Problem statement: Each line of the data below from the one holding "pouf: present [424,570,583,720]" to the one holding "kettle: present [1014,238,1116,338]", inclusive, is to be reproduced exactly; no other line belongs in the answer.

Material provided below:

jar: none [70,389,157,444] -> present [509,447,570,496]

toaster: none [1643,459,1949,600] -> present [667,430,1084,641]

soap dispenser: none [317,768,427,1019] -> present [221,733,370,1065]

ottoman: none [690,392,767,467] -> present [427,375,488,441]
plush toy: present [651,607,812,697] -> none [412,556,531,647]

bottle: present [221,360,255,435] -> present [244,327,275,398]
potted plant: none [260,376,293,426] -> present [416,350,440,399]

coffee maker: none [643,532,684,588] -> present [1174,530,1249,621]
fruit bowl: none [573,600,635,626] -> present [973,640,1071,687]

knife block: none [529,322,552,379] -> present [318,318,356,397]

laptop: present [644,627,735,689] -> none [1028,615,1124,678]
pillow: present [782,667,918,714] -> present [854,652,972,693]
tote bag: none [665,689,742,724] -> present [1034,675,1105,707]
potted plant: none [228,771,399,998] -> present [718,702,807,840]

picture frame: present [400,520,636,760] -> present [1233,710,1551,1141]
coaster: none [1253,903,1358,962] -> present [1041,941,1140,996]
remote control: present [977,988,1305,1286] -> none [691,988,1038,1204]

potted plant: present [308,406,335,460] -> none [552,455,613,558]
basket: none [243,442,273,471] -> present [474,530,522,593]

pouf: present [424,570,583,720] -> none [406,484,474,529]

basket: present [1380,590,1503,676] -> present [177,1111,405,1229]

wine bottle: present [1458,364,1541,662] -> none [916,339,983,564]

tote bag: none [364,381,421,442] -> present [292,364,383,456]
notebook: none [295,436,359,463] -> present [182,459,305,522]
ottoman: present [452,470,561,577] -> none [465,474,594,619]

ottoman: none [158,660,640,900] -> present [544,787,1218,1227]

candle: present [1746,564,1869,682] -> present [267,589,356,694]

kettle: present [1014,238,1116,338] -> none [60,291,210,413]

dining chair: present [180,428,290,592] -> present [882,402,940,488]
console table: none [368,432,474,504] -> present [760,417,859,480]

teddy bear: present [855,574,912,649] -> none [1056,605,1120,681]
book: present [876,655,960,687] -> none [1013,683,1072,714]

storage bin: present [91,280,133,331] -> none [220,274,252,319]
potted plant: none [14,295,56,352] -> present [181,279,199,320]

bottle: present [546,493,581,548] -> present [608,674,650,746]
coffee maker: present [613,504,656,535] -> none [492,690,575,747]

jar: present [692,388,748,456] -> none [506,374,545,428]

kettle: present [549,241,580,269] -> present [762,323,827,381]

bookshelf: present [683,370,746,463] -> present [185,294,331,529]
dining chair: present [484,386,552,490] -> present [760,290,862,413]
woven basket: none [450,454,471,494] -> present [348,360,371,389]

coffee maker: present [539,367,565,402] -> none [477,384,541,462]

End of Material provided.

Task output:
pouf: present [424,570,583,720] -> none [406,484,474,529]

basket: present [1380,590,1503,676] -> present [177,1111,405,1229]

wine bottle: present [1458,364,1541,662] -> none [916,339,983,564]

tote bag: none [364,381,421,442] -> present [292,364,383,456]
notebook: none [295,436,359,463] -> present [182,459,305,522]
ottoman: present [452,470,561,577] -> none [465,474,594,619]

ottoman: none [158,660,640,900] -> present [544,787,1218,1227]

candle: present [1746,564,1869,682] -> present [267,589,356,694]

kettle: present [1014,238,1116,338] -> none [60,291,210,413]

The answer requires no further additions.